_Breve esercizio a_.
Rispondi in base al testo sull'architettura spaziale:
(i) Di quale città è originaria Valentina Sumini?
(ii) Che professione esercita sua madre?
(iii) In quale istituto si è occupata di progettazione e design di infrastrutture spaziali?
....
L’ARCHINAUTA CHE SOGNA LA LUNA - di Alessandro Bettero

PADOVA\ aise\ - “Lo spazio non basta conquistarlo. Dopo un viaggio di milioni di chilometri bisogna pensare a come metter su casa. Se il futuro dell’umanità è proiettato tra le stelle, occorre prepararsi al trasloco. A occuparsene sono gli architetti spaziali. Uno dei più attivi è l’italiana Valentina Sumini, genovese di nascita, piemontese d’adozione. Figlia d’arte – papà è professore universitario di ingegneria nucleare e mamma architetta – Valentina si è laureata in Architettura e specializzata in Progettazione computazionale”. Ad intervistarla è stato Alessandro Bettero per il “Messaggero di Sant’Antonio – edizione per l’estero”.
“Al MIT, il Massachusetts Institute of Technology di Boston, si è occupata di progettazione e design di infrastrutture spaziali: ambienti e strumenti con relative interazioni “in un contesto completamente diverso da quello terrestre cui siamo abituati – puntualizza –, caratterizzato da gravità e atmosfera, immerso in un ambiente spontaneamente finalizzato alla vita”.
....
_Breve esercizio b_. Trascrivi le righe di tutti i record così come compaiono, senza includere le immagini.

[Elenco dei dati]
....
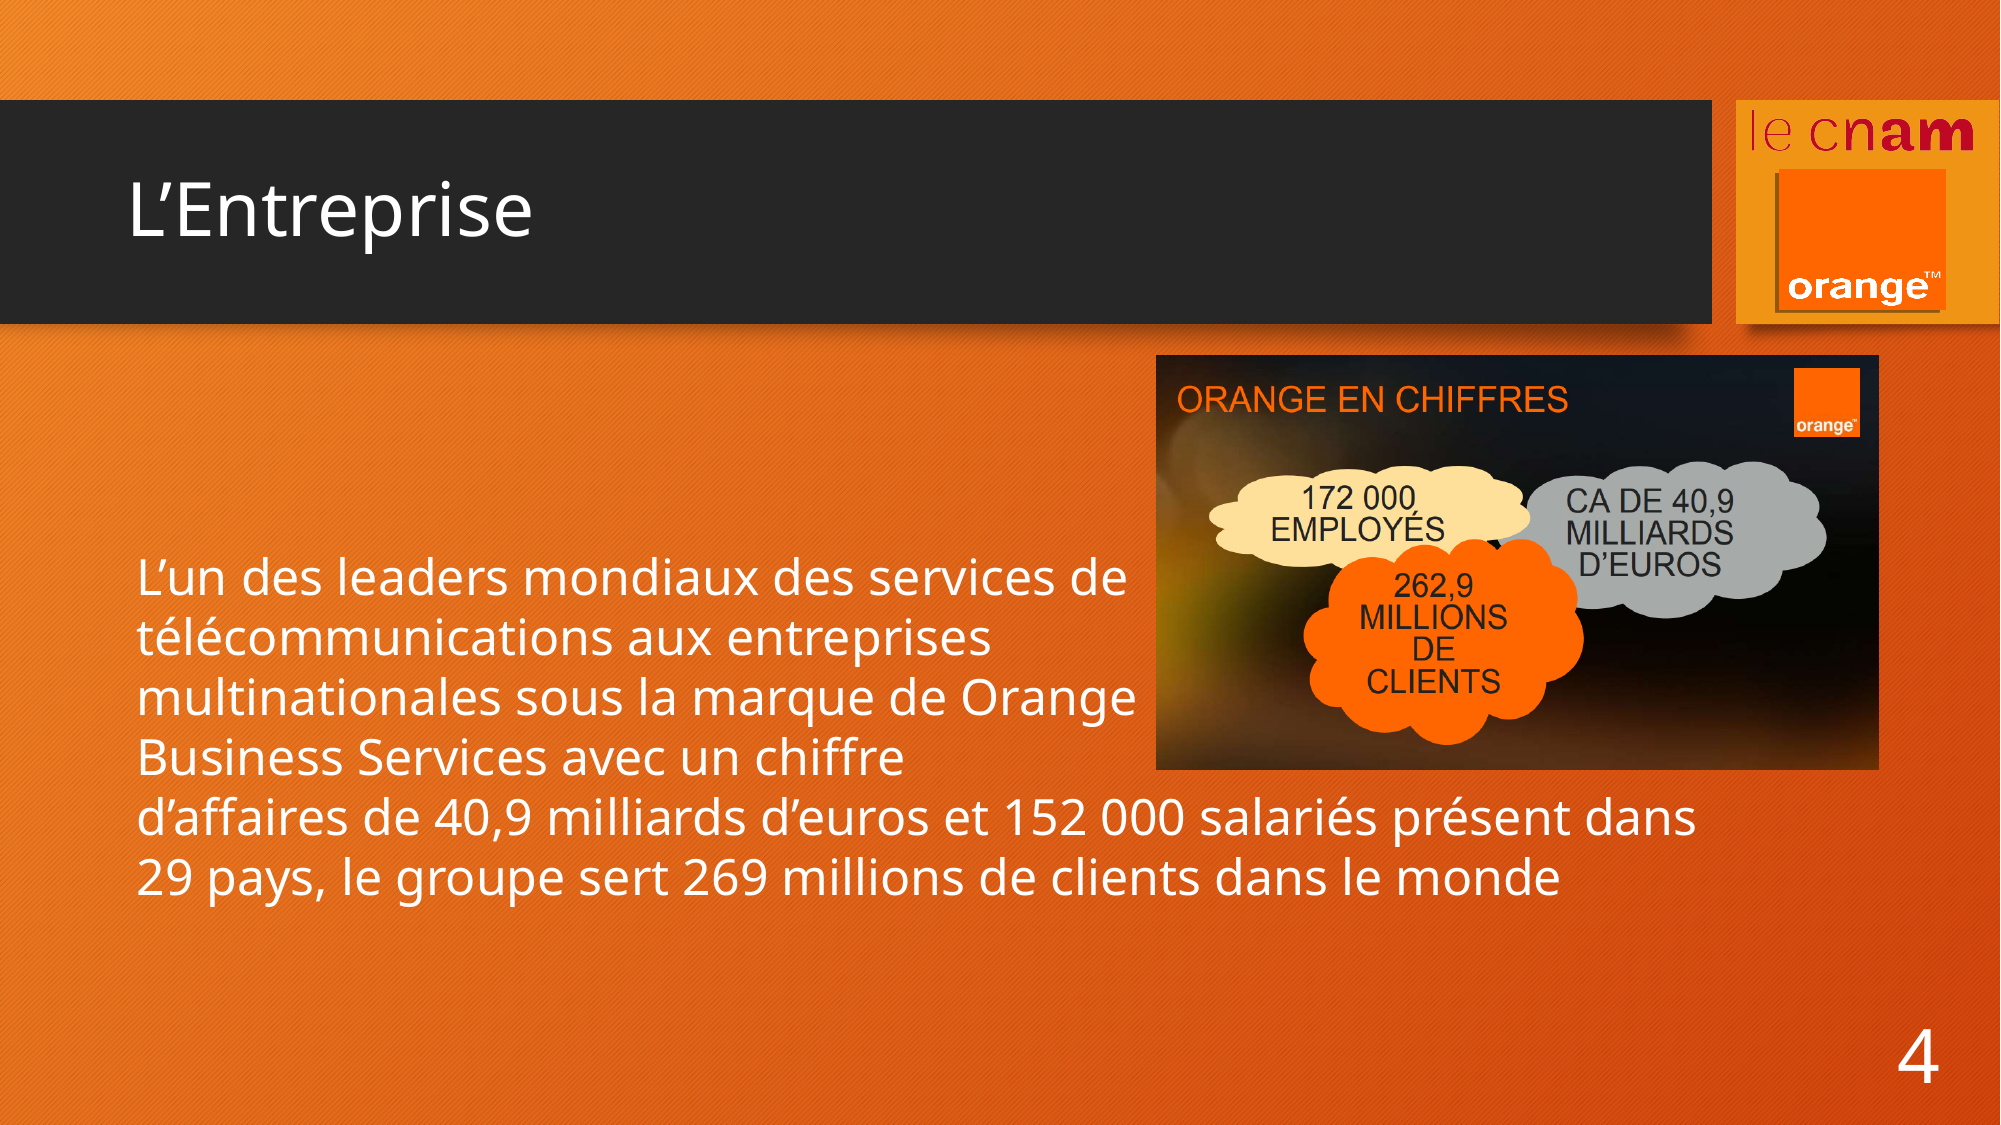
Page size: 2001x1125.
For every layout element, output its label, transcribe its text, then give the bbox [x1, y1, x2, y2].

picture [1752, 110, 1973, 151]
text_box [1882, 970, 2000, 1125]
text_box L’un des leaders mondiaux des services de télécommunications aux entreprises multinationales sous la marque de Orange Business Services avec un chiffre d’affaires de 40,9 milliards d’euros et 152 000 salariés présent dans 29 pays, le groupe sert 269 millions de clients dans le monde [121, 538, 1739, 917]
picture [1156, 355, 1879, 770]
title L’Entreprise [111, 123, 1689, 301]
picture [1779, 169, 1946, 310]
....
_Soluzione esercizio a_.
(i) Genova.
(ii) È architetta.
(iii) Al MIT, il Massachusetts Institute of Technology di Boston.

_Soluzione esercizio b_.
Page size: 2001x1125.
For every layout element, output its label, transcribe its text, then give the bbox [x1, y1, x2, y2].

picture [1752, 110, 1973, 151]
text_box [1882, 970, 2000, 1125]
text_box L’un des leaders mondiaux des services de télécommunications aux entreprises multinationales sous la marque de Orange Business Services avec un chiffre d’affaires de 40,9 milliards d’euros et 152 000 salariés présent dans 29 pays, le groupe sert 269 millions de clients dans le monde [121, 538, 1739, 917]
picture [1156, 355, 1879, 770]
title L’Entreprise [111, 123, 1689, 301]
picture [1779, 169, 1946, 310]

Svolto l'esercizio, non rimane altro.